Agnieszka Ostrowska-Błońska wraz z mężem prowadzi stronę “Fikoty”. Tworzą ilustracje satyryczno-edukacyjne, którymi poruszane są zarówno te poważne i istotne, jak i zabawne sprawy z codziennego życia wędkarzy. Teraz twórcy strony podjęli współpracę z Centrum Edukacji Ekologicznej i Rewitalizacji Jezior w Szczecinku dotyczącą znanej akcji “Uwolnić karpia” i jej szkodliwości. Powstał artykuł na ten temat.

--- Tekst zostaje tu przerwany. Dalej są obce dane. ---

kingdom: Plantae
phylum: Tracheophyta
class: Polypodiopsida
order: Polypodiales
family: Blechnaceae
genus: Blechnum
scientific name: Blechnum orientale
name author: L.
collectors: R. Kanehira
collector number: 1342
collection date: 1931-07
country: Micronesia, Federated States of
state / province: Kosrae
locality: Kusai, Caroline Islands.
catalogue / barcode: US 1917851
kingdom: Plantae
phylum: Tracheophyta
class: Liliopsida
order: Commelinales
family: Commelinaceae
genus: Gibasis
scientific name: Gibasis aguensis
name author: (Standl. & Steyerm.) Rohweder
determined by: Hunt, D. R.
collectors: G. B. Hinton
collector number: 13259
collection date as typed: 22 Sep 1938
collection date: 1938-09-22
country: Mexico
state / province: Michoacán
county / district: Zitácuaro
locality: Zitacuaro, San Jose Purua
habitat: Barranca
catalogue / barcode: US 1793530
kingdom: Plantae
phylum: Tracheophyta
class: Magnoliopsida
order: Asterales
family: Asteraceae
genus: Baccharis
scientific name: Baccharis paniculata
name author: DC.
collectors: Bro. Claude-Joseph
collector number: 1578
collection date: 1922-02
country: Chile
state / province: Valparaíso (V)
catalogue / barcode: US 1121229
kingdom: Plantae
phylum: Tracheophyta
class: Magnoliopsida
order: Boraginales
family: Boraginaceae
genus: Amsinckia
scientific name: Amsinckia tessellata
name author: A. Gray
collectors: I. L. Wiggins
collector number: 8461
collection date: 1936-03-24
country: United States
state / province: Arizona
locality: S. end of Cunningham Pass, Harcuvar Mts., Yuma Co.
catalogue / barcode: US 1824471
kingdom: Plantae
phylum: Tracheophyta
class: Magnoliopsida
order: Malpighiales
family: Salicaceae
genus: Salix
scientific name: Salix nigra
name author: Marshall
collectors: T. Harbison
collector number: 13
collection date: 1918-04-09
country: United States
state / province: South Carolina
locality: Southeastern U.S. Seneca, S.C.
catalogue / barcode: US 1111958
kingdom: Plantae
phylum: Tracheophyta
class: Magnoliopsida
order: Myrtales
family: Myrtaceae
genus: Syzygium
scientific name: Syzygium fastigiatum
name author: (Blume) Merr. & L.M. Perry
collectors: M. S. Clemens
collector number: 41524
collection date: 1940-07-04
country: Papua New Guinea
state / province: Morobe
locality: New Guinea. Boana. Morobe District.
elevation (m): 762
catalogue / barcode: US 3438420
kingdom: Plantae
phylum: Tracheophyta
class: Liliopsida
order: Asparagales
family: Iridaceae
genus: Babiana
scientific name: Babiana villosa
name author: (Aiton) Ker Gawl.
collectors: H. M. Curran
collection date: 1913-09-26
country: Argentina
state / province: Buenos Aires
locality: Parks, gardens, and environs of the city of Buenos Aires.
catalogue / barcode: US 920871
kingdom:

- Aktualnie zajęliśmy się z mężem bardzo ciekawym tematem - wypuszczania wigilijnych karpi. Zbliżają się święta Bożego Narodzenia i jak co roku powraca też akcja "Uwolnić karpia" polegająca na wypuszczaniu karpia kupionego w sklepie do jeziora, rzeki lub innego zbiornika wodnego
- mówi nam Agnieszka Ostrowska-Błońska.
Twórcy strony “Fikoty” postanowili bliżej przyjrzeć się temu tematowi. Udało im się podjąć współpracę między innymi z Centrum Edukacji Ekologicznej i Rewitalizacji Jezior w Szczecinku. Dzięki niej, udało się uzyskać obiektywną, popartą naukowo opinię specjalistów na temat wypuszczania wigilijnego karpia.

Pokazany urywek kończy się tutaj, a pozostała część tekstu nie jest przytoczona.